On the Improved Current Pulse method for the thermal diffusive characterization of lithiated ceramic pebble beds

Abstract

Packed pebble beds are granular systems composed of small particles generally arranged in irregular lattices and surrounded by a gas filling their interstitial spaces. They show non-linear and coupled thermal and mechanical behaviours, which are under theoretical and experimental investigation to set-up a realistic constitutive model to be adopted for design-oriented purposes.
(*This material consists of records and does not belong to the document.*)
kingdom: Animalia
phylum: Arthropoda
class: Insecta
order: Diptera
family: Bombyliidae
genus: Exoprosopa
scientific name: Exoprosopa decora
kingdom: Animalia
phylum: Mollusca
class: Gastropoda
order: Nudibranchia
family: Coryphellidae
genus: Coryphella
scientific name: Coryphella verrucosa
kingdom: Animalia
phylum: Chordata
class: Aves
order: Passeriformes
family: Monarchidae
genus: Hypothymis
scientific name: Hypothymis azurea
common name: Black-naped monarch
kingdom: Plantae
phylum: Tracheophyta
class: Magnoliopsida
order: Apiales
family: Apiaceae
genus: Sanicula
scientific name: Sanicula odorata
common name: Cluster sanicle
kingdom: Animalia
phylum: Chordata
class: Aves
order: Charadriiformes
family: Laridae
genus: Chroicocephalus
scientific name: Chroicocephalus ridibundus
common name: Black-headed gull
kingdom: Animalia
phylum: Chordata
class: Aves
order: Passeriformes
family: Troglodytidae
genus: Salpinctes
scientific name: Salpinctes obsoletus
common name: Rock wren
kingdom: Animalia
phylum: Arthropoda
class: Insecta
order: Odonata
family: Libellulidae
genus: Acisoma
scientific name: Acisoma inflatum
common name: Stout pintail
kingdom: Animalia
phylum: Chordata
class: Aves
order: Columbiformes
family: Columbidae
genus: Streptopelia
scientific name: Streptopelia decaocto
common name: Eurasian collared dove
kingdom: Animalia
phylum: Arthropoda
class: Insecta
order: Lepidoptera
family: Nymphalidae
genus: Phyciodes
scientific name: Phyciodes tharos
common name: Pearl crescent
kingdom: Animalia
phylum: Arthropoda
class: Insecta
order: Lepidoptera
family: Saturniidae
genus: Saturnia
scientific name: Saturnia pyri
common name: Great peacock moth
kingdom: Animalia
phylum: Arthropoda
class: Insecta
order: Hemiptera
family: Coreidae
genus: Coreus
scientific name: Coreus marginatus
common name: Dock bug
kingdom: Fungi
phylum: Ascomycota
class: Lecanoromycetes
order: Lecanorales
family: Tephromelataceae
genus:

At the Department of Nuclear Engineering (DIN) of the University of Palermo a realistic constitutive model of fusion-relevant pebble beds thermo-mechanical behaviour was developed adopting a "continuous" approach, based on the assumption that a pebble bed could be considered as a continuous, homogeneous and isotropic medium, characterized by effective thermal and mechanical properties strictly depending on its temperature, pressure and/or mechanical volumetric strain. Within this framework, an experimental campaign was launched at DIN to assess the functional dependences of lithium orthosilicate polydisperse pebble bed effective thermal diffusive properties on both temperature and pressure, by means of the purposely-outlined Improved Current Pulse method. The ATTAR-1 test section was set-up and a test campaign was carried out on a 24 mm high reference polydisperse lithium orthosilicate pebble bed, at temperatures ranging from 20 °C up to 300 °C and pressures up to 30 bar. The functional dependences of the pebble bed thermal diffusive properties on both temperature and pressure were derived and they agree quite well with those shown in literature.